= Train Town =

Neighborhood in Omaha, Nebraska, U.S.

Train Town, today called the Credit Foncier Addition, was a suburb of Omaha, Nebraska owned by noted eccentric Union Pacific promoter George Francis Train's company called Credit Foncier of America. The area was 20 blocks by 20 blocks, which was approximately the size of Omaha at the time. It was located from Pierce Street southward to what is now the path of I-80, and from the Missouri River on the west to 20th Street.

==History==
Train bought the tract of land on what was then the southern edge of Omaha, and frequently claimed to own 5000 acre in the city. He eventually brought in prefabricated cottages to help ease the housing shortage in the city. Train bought the area on the speculation that citizens would want to live near the old Union Pacific depot and the Union Pacific Missouri River Bridge, which was built next to the neighborhood at Train's insistence. There was a public elementary school located at Sixth and Hickory Streets in the community that was named for Train, called "Train Elementary School".

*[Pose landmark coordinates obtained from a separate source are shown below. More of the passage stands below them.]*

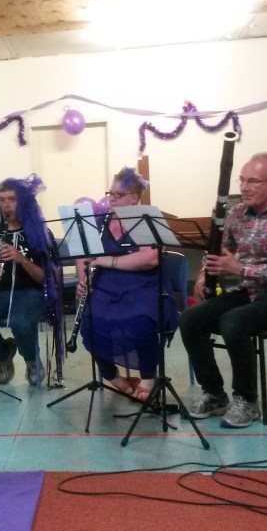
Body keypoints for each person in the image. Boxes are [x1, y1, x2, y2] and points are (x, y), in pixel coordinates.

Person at [180, 152, 267, 428]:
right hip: (249, 293)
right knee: (191, 319)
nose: (244, 187)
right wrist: (205, 273)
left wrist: (241, 269)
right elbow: (220, 250)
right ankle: (214, 394)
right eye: (241, 180)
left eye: (252, 181)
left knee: (234, 321)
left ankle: (247, 400)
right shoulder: (237, 213)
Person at [75, 168, 179, 402]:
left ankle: (148, 377)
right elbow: (83, 254)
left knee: (141, 322)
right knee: (88, 322)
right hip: (105, 287)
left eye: (118, 195)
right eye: (110, 193)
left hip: (144, 286)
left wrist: (107, 261)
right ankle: (113, 377)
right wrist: (83, 278)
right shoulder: (100, 222)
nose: (112, 199)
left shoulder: (144, 221)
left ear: (134, 198)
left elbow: (150, 258)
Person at [0, 175, 59, 385]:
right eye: (2, 200)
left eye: (12, 199)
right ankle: (4, 354)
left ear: (23, 201)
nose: (6, 205)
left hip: (31, 293)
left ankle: (31, 359)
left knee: (21, 321)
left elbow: (47, 279)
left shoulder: (38, 233)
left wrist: (22, 259)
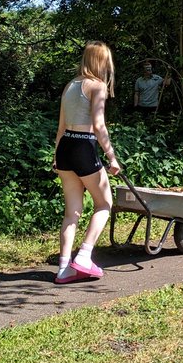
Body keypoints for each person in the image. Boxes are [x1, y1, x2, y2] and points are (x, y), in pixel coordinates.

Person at [52, 41, 122, 284]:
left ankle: (63, 269)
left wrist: (55, 156)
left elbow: (61, 126)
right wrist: (112, 158)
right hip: (83, 145)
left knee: (71, 212)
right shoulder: (98, 85)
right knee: (104, 203)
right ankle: (83, 256)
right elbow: (99, 125)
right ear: (103, 62)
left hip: (65, 148)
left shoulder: (70, 85)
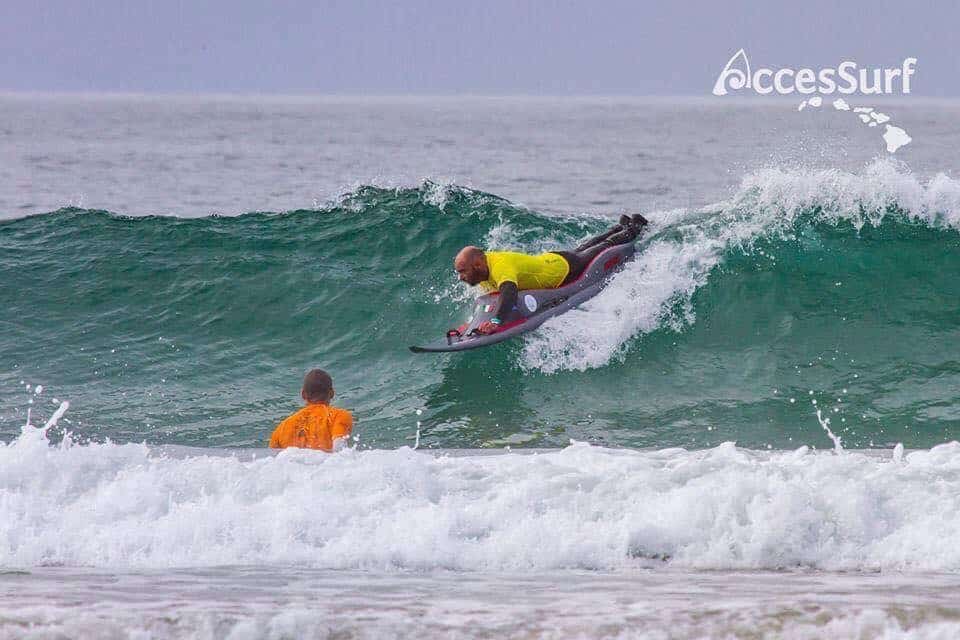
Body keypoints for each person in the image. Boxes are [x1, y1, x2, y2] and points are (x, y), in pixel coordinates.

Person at [453, 214, 648, 334]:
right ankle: (618, 226)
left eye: (463, 271)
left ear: (478, 265)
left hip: (562, 269)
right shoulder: (482, 269)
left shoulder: (500, 266)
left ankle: (634, 227)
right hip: (549, 260)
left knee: (601, 248)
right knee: (586, 247)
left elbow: (509, 293)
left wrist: (496, 322)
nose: (461, 277)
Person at [269, 369, 353, 451]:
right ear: (332, 393)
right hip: (325, 464)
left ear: (303, 394)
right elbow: (339, 450)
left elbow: (272, 460)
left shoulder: (281, 428)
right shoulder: (339, 416)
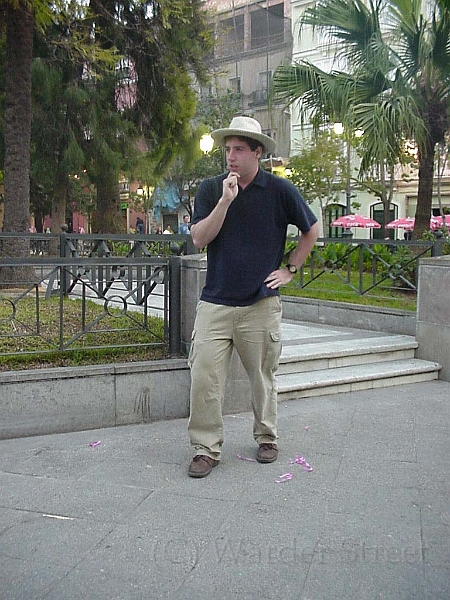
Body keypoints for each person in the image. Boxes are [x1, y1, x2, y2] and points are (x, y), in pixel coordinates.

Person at [187, 116, 319, 478]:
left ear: (257, 152)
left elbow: (311, 230)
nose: (230, 157)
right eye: (227, 149)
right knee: (204, 377)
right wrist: (226, 202)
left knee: (262, 376)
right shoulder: (211, 189)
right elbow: (199, 239)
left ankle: (267, 437)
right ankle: (205, 448)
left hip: (260, 302)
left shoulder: (279, 190)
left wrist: (290, 269)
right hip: (215, 301)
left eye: (239, 150)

According to journalist and African explorer Henry Morton Stanley, Train made "a small fortune" by selling lots in Train Town. The remaining land was repossessed by creditors in the early 1870s, and today it is located immediately south of Downtown Omaha. The tract is still referred to as the "Credit Foncier Addition." Credit Foncier was Train's company that platted the land in 1867. It still contains a number of original cottages, especially along Woolworth Avenue.